As probbie already pointed out, IIR filters are necessary, if we want comparable results as with analogue filters. That's the reason why I use them:
Previously we had analogue butterworth filters of 4th order (separate highpass and lowpass), then I replaced them with 4th-order-IIR-filters.
This has been especially important because in our product the filters are calibrated on the flanges (-20dB down). So the digital filters must have very similar behavior and that's not possible with FIR.
However, I encountered a big challenge when trying to design a 1.5Hz HPF (butterworth 4th-order, sequence of Biquads) @ 48kS/s. After a time of around 20 minutes, the filter failed, repeatedly. It cost me a lot of investigation time to find out that the filter coefficients had been wrong and why.
In the end I realized that Matlab was not able to calculate them with sufficient precision, and (a second flaw) their stability check failed (quite some years ago).
Calculating everything manually with Excel gave me slightly different values and the problem was gone.
Ergo: IIR filters need not many coefficients, but they require immense resolution in calculation - otherwise you might end up with unstability, especially with HPFs.
I would always use them again, but always with due respect!
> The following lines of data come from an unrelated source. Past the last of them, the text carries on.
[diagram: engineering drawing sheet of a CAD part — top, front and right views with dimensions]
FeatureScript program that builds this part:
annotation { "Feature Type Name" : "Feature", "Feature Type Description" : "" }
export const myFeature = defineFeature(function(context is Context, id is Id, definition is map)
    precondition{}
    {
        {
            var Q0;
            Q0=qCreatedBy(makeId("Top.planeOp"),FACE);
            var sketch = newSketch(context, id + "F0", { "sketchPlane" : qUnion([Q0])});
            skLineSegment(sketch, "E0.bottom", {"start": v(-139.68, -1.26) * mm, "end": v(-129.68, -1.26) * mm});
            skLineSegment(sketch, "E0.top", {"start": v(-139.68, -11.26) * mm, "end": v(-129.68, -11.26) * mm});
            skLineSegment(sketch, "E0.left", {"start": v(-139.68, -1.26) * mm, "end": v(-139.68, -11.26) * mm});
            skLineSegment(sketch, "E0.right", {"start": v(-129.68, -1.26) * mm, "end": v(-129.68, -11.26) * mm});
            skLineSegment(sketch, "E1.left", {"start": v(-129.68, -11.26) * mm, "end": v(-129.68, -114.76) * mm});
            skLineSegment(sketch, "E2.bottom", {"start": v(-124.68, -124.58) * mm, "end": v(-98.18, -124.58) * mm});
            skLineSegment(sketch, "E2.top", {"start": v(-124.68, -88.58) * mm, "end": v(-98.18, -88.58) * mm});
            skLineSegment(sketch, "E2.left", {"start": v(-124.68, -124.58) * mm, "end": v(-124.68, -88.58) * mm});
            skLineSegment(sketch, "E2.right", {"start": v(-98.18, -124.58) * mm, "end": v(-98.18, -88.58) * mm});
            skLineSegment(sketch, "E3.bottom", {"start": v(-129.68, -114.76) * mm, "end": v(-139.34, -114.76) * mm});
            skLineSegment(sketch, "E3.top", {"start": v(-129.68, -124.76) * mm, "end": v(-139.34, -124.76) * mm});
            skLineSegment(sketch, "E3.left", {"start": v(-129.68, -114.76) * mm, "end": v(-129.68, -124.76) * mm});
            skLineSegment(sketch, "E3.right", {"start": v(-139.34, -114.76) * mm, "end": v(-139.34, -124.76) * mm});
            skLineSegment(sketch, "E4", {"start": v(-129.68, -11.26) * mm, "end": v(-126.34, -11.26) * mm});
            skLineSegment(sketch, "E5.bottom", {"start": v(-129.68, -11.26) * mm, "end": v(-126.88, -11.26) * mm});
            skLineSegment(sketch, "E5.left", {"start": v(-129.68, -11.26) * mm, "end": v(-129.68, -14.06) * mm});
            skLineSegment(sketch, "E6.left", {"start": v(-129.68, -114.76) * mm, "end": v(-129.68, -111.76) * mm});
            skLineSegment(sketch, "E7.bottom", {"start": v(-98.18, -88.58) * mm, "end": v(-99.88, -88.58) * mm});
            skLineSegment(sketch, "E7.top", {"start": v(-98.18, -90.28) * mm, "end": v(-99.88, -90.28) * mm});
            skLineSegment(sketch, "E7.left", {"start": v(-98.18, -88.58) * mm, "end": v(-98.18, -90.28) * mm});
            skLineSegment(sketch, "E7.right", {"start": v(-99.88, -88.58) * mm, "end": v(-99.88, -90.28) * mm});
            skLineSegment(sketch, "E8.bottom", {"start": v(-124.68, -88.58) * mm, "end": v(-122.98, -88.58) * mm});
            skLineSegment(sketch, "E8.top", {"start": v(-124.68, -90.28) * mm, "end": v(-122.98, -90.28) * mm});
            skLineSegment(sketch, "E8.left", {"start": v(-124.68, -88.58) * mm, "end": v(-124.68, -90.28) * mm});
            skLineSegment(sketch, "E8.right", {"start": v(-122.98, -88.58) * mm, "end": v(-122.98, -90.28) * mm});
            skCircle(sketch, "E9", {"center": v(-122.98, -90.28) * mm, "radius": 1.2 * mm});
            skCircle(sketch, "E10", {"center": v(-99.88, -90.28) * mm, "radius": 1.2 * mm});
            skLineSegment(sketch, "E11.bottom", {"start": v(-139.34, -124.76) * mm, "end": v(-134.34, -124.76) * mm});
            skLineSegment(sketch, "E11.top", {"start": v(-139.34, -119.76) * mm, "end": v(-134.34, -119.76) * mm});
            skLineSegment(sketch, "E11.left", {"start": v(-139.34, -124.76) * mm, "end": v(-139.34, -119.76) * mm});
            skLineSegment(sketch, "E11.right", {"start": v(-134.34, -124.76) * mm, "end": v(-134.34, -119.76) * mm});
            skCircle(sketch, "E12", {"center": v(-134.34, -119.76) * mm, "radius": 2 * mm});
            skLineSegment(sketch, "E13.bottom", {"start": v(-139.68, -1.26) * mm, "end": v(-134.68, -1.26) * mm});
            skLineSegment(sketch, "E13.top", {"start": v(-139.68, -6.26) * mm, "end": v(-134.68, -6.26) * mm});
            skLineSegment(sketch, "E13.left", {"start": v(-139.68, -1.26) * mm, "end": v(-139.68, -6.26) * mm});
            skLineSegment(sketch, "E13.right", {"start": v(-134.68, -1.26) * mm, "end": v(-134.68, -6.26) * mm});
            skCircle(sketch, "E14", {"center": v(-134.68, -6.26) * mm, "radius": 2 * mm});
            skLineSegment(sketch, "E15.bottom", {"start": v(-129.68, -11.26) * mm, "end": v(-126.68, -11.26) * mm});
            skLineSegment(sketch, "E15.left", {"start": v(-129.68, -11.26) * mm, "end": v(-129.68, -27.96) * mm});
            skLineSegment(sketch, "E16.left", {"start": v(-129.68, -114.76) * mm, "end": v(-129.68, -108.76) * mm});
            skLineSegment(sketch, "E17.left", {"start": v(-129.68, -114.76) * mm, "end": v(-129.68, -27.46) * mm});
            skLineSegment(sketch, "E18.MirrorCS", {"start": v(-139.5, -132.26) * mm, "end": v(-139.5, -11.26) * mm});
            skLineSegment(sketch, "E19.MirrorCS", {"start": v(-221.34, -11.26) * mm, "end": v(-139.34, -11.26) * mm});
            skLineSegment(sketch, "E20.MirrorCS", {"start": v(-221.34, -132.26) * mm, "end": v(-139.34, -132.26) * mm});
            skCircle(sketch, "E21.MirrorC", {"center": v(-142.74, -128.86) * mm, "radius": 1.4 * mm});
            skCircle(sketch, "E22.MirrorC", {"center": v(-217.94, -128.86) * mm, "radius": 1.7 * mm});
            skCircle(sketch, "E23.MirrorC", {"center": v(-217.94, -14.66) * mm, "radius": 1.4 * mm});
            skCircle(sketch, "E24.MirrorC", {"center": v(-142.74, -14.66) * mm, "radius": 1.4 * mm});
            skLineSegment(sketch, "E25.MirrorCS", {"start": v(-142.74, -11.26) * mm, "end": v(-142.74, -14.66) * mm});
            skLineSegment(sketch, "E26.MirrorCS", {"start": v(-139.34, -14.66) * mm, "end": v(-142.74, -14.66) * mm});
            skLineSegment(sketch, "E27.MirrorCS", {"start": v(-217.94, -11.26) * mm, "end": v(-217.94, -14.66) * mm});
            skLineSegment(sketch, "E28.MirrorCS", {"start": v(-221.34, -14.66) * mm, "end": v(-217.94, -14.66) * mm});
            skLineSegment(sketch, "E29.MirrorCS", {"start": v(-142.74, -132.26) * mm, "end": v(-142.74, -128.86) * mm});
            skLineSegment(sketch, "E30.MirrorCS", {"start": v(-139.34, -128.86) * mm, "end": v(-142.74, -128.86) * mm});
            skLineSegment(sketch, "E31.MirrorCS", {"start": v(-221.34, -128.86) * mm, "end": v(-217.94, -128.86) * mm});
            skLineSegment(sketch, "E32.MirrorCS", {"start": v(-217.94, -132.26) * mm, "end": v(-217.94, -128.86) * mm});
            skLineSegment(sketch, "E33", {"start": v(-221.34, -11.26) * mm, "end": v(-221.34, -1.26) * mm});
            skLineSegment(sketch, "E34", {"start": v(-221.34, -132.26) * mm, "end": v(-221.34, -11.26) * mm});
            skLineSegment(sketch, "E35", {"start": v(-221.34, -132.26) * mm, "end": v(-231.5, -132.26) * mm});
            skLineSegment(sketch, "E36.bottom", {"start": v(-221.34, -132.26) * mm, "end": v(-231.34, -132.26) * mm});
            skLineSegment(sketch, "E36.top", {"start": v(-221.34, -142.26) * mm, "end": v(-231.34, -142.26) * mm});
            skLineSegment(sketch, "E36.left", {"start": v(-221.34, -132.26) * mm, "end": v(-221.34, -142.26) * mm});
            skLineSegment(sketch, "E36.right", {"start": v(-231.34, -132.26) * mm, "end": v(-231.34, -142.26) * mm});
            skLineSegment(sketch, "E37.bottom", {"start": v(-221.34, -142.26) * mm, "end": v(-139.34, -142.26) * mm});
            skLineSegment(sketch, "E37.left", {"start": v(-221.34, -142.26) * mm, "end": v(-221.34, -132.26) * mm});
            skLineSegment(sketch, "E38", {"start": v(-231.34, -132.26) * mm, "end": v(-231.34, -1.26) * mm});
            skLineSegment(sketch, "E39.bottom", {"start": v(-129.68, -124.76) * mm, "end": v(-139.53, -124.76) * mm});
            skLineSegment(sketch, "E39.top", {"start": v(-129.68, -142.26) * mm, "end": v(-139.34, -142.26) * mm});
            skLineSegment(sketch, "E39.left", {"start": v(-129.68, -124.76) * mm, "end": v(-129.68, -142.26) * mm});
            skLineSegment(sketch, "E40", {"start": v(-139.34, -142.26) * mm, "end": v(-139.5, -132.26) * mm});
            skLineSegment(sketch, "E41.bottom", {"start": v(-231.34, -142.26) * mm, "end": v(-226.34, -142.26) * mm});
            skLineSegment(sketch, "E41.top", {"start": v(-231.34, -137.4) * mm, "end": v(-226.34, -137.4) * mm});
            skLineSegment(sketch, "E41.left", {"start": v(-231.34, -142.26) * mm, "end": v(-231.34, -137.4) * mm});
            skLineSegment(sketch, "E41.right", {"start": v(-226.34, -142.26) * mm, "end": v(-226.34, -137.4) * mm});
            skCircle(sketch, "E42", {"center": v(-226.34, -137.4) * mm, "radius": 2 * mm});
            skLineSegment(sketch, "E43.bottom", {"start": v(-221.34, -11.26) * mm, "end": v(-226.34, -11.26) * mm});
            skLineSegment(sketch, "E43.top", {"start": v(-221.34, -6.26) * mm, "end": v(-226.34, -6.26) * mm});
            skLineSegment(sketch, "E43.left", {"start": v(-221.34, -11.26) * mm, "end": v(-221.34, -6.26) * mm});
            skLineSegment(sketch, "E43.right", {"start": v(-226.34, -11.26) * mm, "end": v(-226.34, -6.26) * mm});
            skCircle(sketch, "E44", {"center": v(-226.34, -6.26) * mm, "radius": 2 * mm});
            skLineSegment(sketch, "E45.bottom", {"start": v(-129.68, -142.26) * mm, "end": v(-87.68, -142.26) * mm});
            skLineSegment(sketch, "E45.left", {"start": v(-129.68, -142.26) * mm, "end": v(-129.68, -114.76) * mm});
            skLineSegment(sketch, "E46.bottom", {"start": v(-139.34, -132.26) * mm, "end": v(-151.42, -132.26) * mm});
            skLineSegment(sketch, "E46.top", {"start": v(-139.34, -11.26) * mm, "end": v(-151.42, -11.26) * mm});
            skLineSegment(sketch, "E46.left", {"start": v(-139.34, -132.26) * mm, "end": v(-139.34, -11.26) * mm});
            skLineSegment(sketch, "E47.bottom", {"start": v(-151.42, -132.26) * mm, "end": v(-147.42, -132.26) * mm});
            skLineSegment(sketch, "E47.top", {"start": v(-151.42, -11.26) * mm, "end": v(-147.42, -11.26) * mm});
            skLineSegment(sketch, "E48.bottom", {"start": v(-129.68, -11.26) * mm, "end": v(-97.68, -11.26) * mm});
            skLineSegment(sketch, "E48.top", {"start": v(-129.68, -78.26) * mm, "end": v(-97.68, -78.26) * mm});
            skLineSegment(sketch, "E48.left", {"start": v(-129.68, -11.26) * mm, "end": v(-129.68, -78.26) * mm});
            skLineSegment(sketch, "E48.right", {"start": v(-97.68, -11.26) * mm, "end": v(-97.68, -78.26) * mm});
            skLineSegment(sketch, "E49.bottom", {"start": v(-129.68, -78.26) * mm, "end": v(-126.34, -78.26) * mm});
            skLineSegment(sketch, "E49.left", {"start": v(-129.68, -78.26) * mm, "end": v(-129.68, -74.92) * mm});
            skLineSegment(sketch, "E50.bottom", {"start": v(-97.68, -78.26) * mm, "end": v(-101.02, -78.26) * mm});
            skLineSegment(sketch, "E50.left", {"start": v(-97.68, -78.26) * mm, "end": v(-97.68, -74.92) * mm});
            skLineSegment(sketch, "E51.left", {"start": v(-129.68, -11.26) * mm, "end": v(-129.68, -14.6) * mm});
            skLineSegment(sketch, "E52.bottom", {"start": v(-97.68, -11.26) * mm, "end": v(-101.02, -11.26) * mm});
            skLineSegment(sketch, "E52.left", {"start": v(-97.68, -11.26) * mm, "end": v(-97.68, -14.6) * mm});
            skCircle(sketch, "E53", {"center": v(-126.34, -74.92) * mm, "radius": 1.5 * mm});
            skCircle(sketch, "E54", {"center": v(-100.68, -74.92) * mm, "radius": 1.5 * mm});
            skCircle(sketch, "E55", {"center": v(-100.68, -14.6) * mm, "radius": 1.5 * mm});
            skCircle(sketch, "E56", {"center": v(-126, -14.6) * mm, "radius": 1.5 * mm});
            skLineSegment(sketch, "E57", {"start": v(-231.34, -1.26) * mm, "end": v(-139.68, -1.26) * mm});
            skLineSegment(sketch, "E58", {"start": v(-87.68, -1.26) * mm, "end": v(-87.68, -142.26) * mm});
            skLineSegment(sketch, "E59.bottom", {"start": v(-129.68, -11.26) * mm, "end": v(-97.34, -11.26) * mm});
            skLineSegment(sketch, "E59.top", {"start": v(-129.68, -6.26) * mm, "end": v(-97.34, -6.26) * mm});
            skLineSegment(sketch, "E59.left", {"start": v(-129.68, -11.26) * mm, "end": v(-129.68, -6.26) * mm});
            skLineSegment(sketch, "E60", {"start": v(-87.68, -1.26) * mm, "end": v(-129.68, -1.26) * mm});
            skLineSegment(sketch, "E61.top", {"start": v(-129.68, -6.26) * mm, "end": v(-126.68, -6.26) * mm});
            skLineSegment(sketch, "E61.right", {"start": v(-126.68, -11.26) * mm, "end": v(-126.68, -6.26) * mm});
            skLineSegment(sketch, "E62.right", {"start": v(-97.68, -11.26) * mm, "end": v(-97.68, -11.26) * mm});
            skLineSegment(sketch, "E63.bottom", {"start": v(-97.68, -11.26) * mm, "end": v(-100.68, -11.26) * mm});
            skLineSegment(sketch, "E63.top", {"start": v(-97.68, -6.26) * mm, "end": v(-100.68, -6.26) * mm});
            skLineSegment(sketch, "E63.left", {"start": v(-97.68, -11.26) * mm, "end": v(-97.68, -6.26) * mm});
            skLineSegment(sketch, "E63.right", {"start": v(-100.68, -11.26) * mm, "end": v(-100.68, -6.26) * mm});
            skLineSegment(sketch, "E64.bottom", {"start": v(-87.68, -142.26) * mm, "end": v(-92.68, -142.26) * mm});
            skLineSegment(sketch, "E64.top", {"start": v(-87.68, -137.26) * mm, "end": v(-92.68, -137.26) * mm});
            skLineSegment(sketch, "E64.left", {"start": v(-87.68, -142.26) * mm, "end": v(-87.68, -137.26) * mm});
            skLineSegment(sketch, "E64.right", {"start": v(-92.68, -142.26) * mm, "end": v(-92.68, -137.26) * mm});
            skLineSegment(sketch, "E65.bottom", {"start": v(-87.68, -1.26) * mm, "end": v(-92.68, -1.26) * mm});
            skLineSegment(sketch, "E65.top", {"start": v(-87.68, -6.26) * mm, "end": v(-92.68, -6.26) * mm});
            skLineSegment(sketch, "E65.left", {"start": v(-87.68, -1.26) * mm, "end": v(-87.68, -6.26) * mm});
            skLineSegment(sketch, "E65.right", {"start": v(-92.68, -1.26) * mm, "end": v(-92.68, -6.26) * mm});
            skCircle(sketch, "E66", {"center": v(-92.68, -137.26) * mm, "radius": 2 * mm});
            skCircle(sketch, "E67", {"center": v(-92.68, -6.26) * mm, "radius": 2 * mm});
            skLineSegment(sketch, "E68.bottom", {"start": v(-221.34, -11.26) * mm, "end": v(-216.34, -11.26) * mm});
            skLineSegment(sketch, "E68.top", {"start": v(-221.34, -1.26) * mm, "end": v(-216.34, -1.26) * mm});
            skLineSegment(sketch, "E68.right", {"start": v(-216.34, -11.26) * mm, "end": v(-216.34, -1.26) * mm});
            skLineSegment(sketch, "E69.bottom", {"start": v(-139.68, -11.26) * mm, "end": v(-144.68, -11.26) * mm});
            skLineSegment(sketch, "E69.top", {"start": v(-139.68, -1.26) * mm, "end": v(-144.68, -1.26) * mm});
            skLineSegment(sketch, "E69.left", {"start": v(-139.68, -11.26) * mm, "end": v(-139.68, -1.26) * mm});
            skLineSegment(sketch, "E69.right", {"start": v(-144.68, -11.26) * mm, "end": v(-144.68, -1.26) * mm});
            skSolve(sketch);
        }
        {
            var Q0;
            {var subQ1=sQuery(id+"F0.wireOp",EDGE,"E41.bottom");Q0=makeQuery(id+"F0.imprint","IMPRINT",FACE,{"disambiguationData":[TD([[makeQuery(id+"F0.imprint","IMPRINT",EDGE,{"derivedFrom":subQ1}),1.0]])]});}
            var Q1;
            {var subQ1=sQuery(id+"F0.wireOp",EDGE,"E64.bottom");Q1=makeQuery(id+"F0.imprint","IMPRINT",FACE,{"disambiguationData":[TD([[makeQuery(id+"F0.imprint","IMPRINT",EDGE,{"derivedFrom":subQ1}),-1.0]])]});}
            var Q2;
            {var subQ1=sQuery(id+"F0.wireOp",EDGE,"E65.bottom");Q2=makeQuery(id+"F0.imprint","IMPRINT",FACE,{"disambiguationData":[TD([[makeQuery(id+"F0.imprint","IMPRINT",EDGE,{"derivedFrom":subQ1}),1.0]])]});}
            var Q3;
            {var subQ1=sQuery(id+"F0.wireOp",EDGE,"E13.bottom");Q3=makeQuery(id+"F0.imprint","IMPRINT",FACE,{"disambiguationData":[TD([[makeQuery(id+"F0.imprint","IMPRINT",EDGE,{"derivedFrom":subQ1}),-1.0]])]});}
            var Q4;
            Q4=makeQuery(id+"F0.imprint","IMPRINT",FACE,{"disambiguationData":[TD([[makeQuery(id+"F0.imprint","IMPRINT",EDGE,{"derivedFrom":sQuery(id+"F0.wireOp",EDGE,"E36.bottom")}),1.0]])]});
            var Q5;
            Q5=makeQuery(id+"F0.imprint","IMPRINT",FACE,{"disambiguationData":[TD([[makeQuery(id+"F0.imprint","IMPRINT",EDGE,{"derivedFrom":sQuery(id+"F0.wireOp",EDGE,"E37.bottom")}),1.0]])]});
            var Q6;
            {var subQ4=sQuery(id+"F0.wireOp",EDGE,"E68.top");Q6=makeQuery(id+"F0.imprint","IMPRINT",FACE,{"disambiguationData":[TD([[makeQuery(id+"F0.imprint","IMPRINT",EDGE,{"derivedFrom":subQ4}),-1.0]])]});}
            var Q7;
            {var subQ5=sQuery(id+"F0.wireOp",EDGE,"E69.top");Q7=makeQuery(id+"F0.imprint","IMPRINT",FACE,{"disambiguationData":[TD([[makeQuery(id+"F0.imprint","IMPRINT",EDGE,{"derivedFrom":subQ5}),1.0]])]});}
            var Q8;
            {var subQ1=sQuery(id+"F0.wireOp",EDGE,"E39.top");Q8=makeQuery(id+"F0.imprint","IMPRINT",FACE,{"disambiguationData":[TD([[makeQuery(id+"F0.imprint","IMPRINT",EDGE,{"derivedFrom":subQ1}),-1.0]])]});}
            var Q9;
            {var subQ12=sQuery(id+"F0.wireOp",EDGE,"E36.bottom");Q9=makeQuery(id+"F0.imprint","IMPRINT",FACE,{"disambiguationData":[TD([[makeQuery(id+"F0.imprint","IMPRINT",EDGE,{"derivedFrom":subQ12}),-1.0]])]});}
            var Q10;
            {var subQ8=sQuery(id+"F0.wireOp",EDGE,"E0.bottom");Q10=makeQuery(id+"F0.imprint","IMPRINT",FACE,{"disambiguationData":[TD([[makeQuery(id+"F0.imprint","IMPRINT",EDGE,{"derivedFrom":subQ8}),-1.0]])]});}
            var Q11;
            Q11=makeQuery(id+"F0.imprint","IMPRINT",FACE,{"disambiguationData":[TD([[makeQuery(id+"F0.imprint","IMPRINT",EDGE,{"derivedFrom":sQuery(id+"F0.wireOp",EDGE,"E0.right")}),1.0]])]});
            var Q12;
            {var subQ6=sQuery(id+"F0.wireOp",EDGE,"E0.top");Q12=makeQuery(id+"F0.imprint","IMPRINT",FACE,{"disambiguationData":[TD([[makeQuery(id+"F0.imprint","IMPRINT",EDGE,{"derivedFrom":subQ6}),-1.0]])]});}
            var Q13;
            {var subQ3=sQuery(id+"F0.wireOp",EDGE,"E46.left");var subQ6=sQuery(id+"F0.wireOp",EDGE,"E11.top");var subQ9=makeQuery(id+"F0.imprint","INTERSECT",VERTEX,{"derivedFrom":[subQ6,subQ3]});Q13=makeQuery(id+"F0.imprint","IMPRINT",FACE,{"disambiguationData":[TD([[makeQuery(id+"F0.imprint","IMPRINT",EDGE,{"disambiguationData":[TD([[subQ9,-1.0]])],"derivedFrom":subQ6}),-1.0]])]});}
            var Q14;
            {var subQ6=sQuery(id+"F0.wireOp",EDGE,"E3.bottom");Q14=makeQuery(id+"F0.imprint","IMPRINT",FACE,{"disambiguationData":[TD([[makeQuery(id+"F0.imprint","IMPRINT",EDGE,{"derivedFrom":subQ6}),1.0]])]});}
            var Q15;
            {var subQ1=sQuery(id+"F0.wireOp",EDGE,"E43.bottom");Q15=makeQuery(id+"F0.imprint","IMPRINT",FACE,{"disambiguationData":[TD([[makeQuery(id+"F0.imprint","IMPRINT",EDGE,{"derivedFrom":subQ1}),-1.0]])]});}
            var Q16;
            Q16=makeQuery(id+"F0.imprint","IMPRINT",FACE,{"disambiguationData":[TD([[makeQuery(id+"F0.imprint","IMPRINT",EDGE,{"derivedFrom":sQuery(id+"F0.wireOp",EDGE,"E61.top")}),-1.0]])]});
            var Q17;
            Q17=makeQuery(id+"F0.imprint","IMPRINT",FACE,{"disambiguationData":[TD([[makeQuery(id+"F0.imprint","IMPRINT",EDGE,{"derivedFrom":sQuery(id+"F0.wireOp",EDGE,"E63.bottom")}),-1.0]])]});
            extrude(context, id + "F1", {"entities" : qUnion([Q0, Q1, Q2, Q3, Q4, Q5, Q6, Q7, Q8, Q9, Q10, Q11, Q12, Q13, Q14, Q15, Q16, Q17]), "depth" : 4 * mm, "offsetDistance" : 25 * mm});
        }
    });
Generally speaking, you can say that IIR filters only need special attention if you want to design filters with high Q and/or f << Fs - then the precision of the coefficients becomes very important and also the bitwidth of the intermediate stages (can they handle very tall numbers? A problem in fixed-point designs).
However, If you want to design, say, a second order filter with Q<3 @1kHz and Fs is 48kHz - you should have no problem with just any implementation...
Malcom Slaney used a system cascading 4 2nd-order IIRs in his implementation of the Gammatone filterbank for psychoacoustic simulations. Each impulse response is first defined in time-domain, like literally a gamma function times a sinusoid ("gammatone"), then brought to s-domain using Laplace transform and approximated by a pole-zero form.
M. Slaney. ``An Efficient Implementation of the Patterson-Holdsworth Auditory Filter Bank." Apple Computer Technical Report. Vol. 35. 1993.
https://pdfs.semanticscholar.org/d79e/44e2635674e2...
He actually tried making them into one 8-th order IIR. But it was later pointed out by Julius O. Smith at CCRMA that the 8-th order version is unstable at channel frequencies below 500 Hz.
As mentioned by
audio telephony Codecs are using IIR, the main reason being the complexity and lower group-delay compared to FIR interpolator/decimator. ITU standard gives recommendation for the group-delay distortion below 2kHz which makes IIR filter design tough at Fs=8kHz, but nowadays Fs is often 16 or 48kHz, so the delay distortion is no more an issue, in telephony.